*** EXERCISE MATERIAL ***

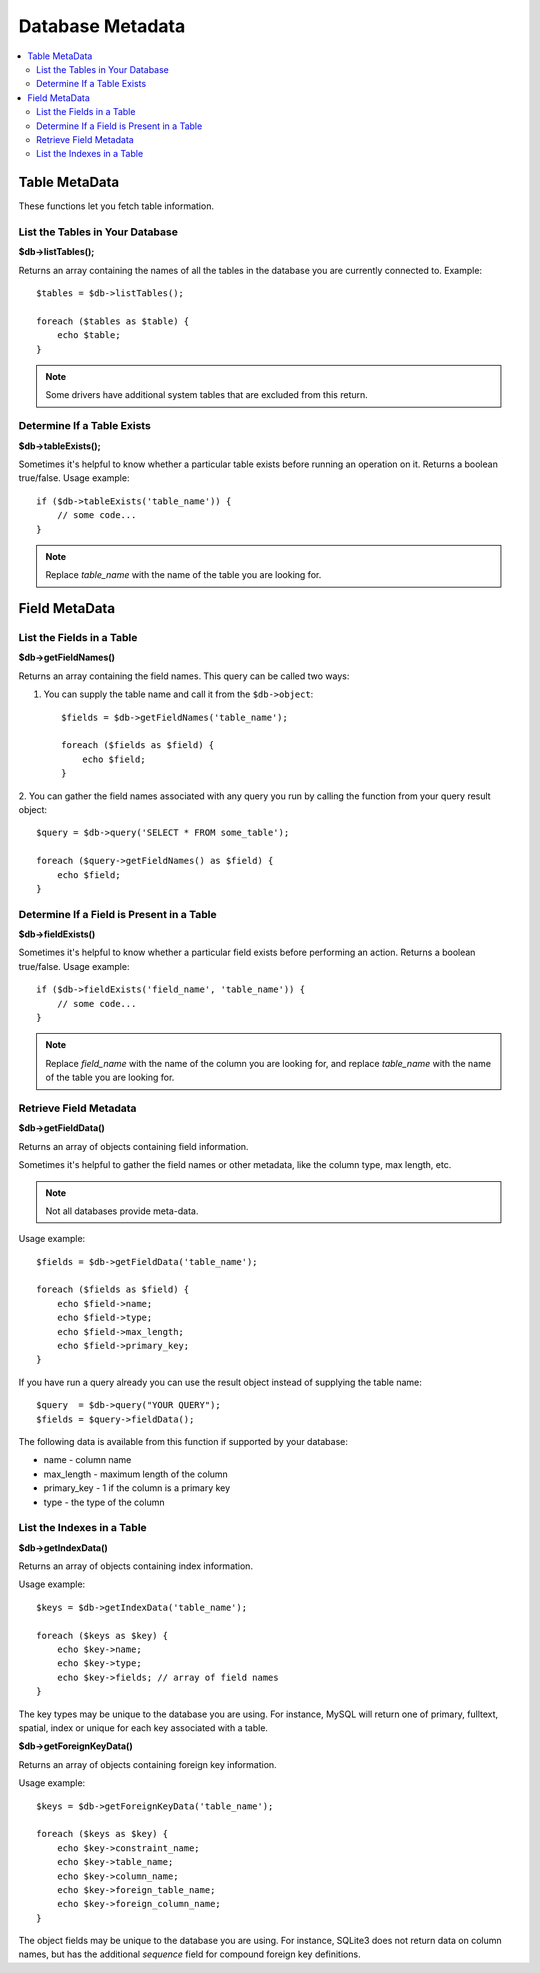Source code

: #################
Database Metadata
#################

.. contents::
    :local:
    :depth: 2

**************
Table MetaData
**************

These functions let you fetch table information.

List the Tables in Your Database
================================

**$db->listTables();**

Returns an array containing the names of all the tables in the database
you are currently connected to. Example::

    $tables = $db->listTables();

    foreach ($tables as $table) {
        echo $table;
    }

.. note:: Some drivers have additional system tables that are excluded from this return.

Determine If a Table Exists
===========================

**$db->tableExists();**

Sometimes it's helpful to know whether a particular table exists before
running an operation on it. Returns a boolean true/false. Usage example::

    if ($db->tableExists('table_name')) {
        // some code...
    }

.. note:: Replace *table_name* with the name of the table you are looking for.

**************
Field MetaData
**************

List the Fields in a Table
==========================

**$db->getFieldNames()**

Returns an array containing the field names. This query can be called
two ways:

1. You can supply the table name and call it from the ``$db->object``::

    $fields = $db->getFieldNames('table_name');

    foreach ($fields as $field) {
        echo $field;
    }

2. You can gather the field names associated with any query you run by
calling the function from your query result object::

    $query = $db->query('SELECT * FROM some_table');

    foreach ($query->getFieldNames() as $field) {
        echo $field;
    }

Determine If a Field is Present in a Table
==========================================

**$db->fieldExists()**

Sometimes it's helpful to know whether a particular field exists before
performing an action. Returns a boolean true/false. Usage example::

    if ($db->fieldExists('field_name', 'table_name')) {
        // some code...
    }

.. note:: Replace *field_name* with the name of the column you are looking
    for, and replace *table_name* with the name of the table you are
    looking for.

Retrieve Field Metadata
=======================

**$db->getFieldData()**

Returns an array of objects containing field information.

Sometimes it's helpful to gather the field names or other metadata, like
the column type, max length, etc.

.. note:: Not all databases provide meta-data.

Usage example::

    $fields = $db->getFieldData('table_name');

    foreach ($fields as $field) {
        echo $field->name;
        echo $field->type;
        echo $field->max_length;
        echo $field->primary_key;
    }

If you have run a query already you can use the result object instead of
supplying the table name::

    $query  = $db->query("YOUR QUERY");
    $fields = $query->fieldData();

The following data is available from this function if supported by your
database:

-  name - column name
-  max_length - maximum length of the column
-  primary_key - 1 if the column is a primary key
-  type - the type of the column

List the Indexes in a Table
===========================

**$db->getIndexData()**

Returns an array of objects containing index information.

Usage example::

    $keys = $db->getIndexData('table_name');

    foreach ($keys as $key) {
        echo $key->name;
        echo $key->type;
        echo $key->fields; // array of field names
    }

The key types may be unique to the database you are using.
For instance, MySQL will return one of primary, fulltext, spatial, index or unique
for each key associated with a table.

**$db->getForeignKeyData()**

Returns an array of objects containing foreign key information.

Usage example::

    $keys = $db->getForeignKeyData('table_name');

    foreach ($keys as $key) {
        echo $key->constraint_name;
        echo $key->table_name;
        echo $key->column_name;
        echo $key->foreign_table_name;
        echo $key->foreign_column_name;
    }

The object fields may be unique to the database you are using. For instance, SQLite3 does
not return data on column names, but has the additional *sequence* field for compound
foreign key definitions.
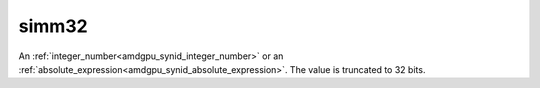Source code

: ..
    **************************************************
    *                                                *
    *   Automatically generated file, do not edit!   *
    *                                                *
    **************************************************

.. _amdgpu_synid_gfx8_simm32:

simm32
======

An :ref:`integer_number<amdgpu_synid_integer_number>` or an :ref:`absolute_expression<amdgpu_synid_absolute_expression>`. The value is truncated to 32 bits.
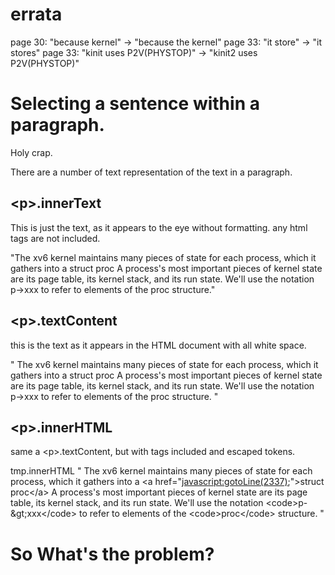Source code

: * errata
page 30: "because kernel" -> "because the kernel"
page 33: "it store" -> "it stores"
page 33: "kinit uses P2V(PHYSTOP)" -> "kinit2 uses P2V(PHYSTOP)"


* Selecting a sentence within a paragraph.

Holy crap.

There are a number of text representation of the text in a paragraph.

** <p>.innerText 
This is just the text, as it appears to the eye without
formatting. any html tags are not included.


"The xv6 kernel maintains many pieces of state for each
process, which it gathers into a struct proc A process's most
important pieces of kernel state are its page table, its kernel stack,
and its run state. We'll use the notation p->xxx to refer to elements
of the proc structure."

** <p>.textContent
this is the text as it appears in the HTML document with all white space.

"
                The xv6 kernel maintains many pieces of state for each process,
                which it gathers into a
                struct proc
                A process's most important pieces of kernel state are its 
                page table, its kernel stack, and its run state.
                We'll use the notation p->xxx to refer to elements of the
                    proc structure.
                "

** <p>.innerHTML
same a <p>.textContent, but with tags included and escaped tokens.

tmp.innerHTML
"
                The xv6 kernel maintains many pieces of state for each process,
                which it gathers into a
                <a href="javascript:gotoLine(2337);">struct proc</a>
                A process's most important pieces of kernel state are its 
                page table, its kernel stack, and its run state.
                We'll use the notation <code>p-&gt;xxx</code> to refer to elements of the
                    <code>proc</code> structure.
                "

 

* So What's the problem?


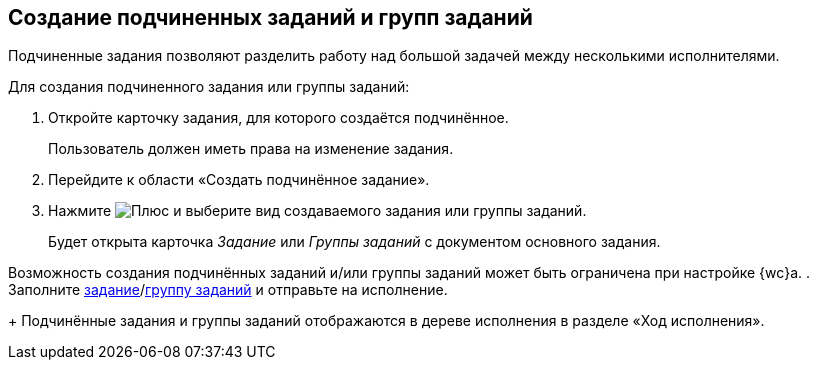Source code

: 
== Создание подчиненных заданий и групп заданий

Подчиненные задания позволяют разделить работу над большой задачей между несколькими исполнителями.

Для создания подчиненного задания или группы заданий:

[[task_mn5_nbm_nj__steps_epq_pbm_nj]]
. [.ph .cmd]#Откройте карточку задания, для которого создаётся подчинённое.#
+
Пользователь должен иметь права на изменение задания.
. [.ph .cmd]#Перейдите к области «Создать подчинённое задание».#
. [.ph .cmd]#Нажмите image:buttons/butt_add_grey_plus.png[Плюс] и выберите вид создаваемого задания или группы заданий.#
+
Будет открыта карточка [.dfn .term]_Задание_ или [.dfn .term]_Группы заданий_ с документом основного задания.

Возможность создания подчинённых заданий и/или группы заданий может быть ограничена при настройке {wc}а.
. [.ph .cmd]#Заполните xref:task_tcard_create_tree.adoc[задание]/xref:task_grtcard_create_tree.adoc[группу заданий] и отправьте на исполнение.#
+
Подчинённые задания и группы заданий отображаются в дереве исполнения в разделе «Ход исполнения».
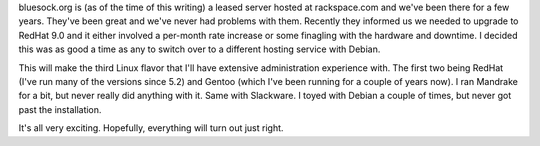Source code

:.. title: bluesock.org moving....
.. slug: 1
.. date: 2003-11-02 13:49:57
.. tags: bluesock, debian, redhat

bluesock.org is (as of the time of this writing) a leased server
hosted at rackspace.com and we've been there for a few years.  They've
been great and we've never had problems with them.  Recently they informed
us we needed to upgrade to RedHat 9.0 and it either involved a per-month
rate increase or some finagling with the hardware and downtime.  I
decided this was as good a time as any to switch over to a different
hosting service with Debian.

This will make the third Linux flavor that I'll have extensive 
administration experience with.  The first two being RedHat (I've
run many of the versions since 5.2) and Gentoo (which I've been
running for a couple of years now).  I ran Mandrake for a bit, but
never really did anything with it.  Same with Slackware.  I toyed
with Debian a couple of times, but never got past the installation.

It's all very exciting.  Hopefully, everything will turn out just right.
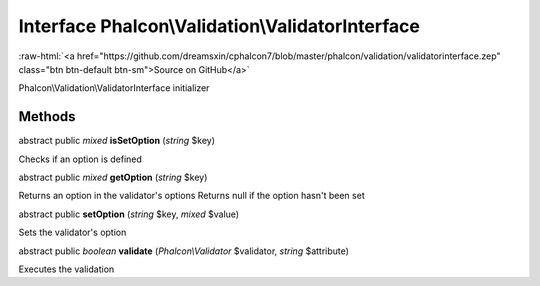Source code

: Interface **Phalcon\\Validation\\ValidatorInterface**
=====================================================

.. role:: raw-html(raw)
   :format: html

:raw-html:`<a href="https://github.com/dreamsxin/cphalcon7/blob/master/phalcon/validation/validatorinterface.zep" class="btn btn-default btn-sm">Source on GitHub</a>`

Phalcon\\Validation\\ValidatorInterface initializer


Methods
-------

abstract public *mixed*  **isSetOption** (*string* $key)

Checks if an option is defined



abstract public *mixed*  **getOption** (*string* $key)

Returns an option in the validator's options Returns null if the option hasn't been set



abstract public  **setOption** (*string* $key, *mixed* $value)

Sets the validator's option



abstract public *boolean*  **validate** (*Phalcon\\Validator* $validator, *string* $attribute)

Executes the validation



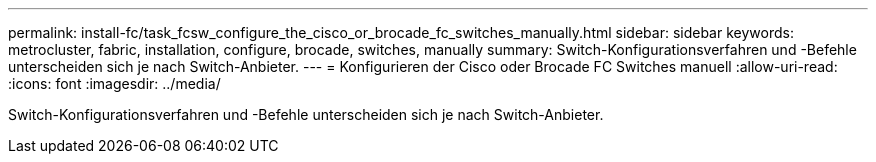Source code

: ---
permalink: install-fc/task_fcsw_configure_the_cisco_or_brocade_fc_switches_manually.html 
sidebar: sidebar 
keywords: metrocluster, fabric, installation, configure, brocade, switches, manually 
summary: Switch-Konfigurationsverfahren und -Befehle unterscheiden sich je nach Switch-Anbieter. 
---
= Konfigurieren der Cisco oder Brocade FC Switches manuell
:allow-uri-read: 
:icons: font
:imagesdir: ../media/


[role="lead"]
Switch-Konfigurationsverfahren und -Befehle unterscheiden sich je nach Switch-Anbieter.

*** End of EXERCISE MATERIAL ***

TASK OBJECTIVE: Each line above that contains the word "Determine" should be returned.

YOUR SOLUTION:
Determine If a Table Exists
Determine If a Field is Present in a Table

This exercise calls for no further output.